The director of the large C & A store at the Montparnasse Tower, Olivier Dangas, said looters, some with hammers and iron bars, stole about 1,000 pieces of clothing within 10 minutes.
The chic, quiet 7th district, near the Alma Bridge, was marred with burned or damaged cars and broken shops. Residents were indignant.
″The students say they want security,″ said Jo Jamin, a local boutique owner. ″But so do we, so do we. Maybe it’s time for us to demonstrate.″
Mayor Jacques Chirac said the Interior Ministry, not the police, should be blamed for the violence. The police, he said in a radio interview, should have been instructed to act more quickly and firmly.
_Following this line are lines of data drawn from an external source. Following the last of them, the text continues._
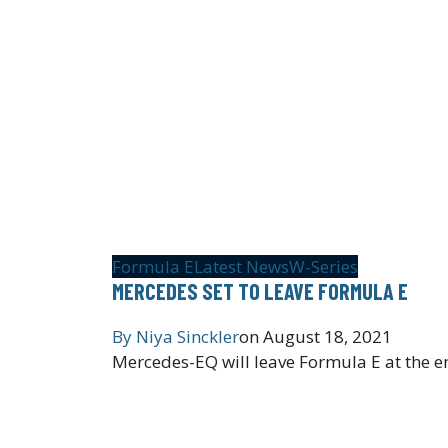
Formula E
Latest News
W-Series
MERCEDES SET TO LEAVE FORMULA E
By
Niya Sinckler
on
August 18, 2021
Mercedes-EQ will leave Formula E at the en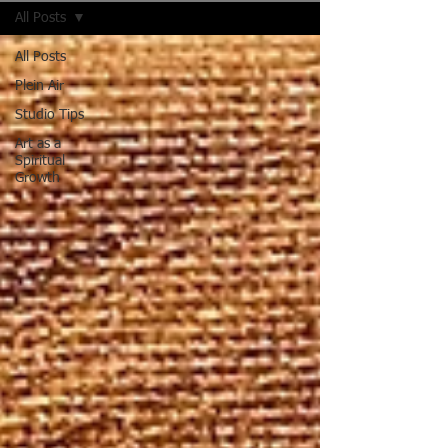
All Posts
All Posts
Plein Air
Studio Tips
Art as a
Spiritual
Growth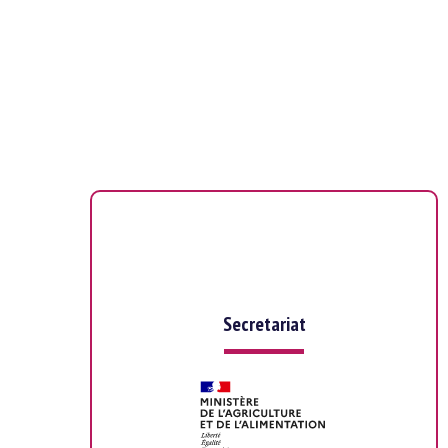
Secretariat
Chirac, a conservative, is Mitterrand’s longtime rival.
Interior Minister Pierre Joxe told deputies at a budget session the safety of the students was the prime concern.
Several police unions said, however, that forces should have acted more quickly. Authorities were ″incapable of foreseeing what everyone has foreseen for days and completely incompetent to organize the maintenance of order,″ said one police group.
Although French student protests are not nearly as ideological as in decades past, education continues to be a flashpoint among social issues.
Premier Pierre Mauroy was replaced in 1984, along with the education minister, following a dispute over private and public schools. Student protests in 1986, when Chirac was premier, culminated in the death of a student and led to another change in education ministers.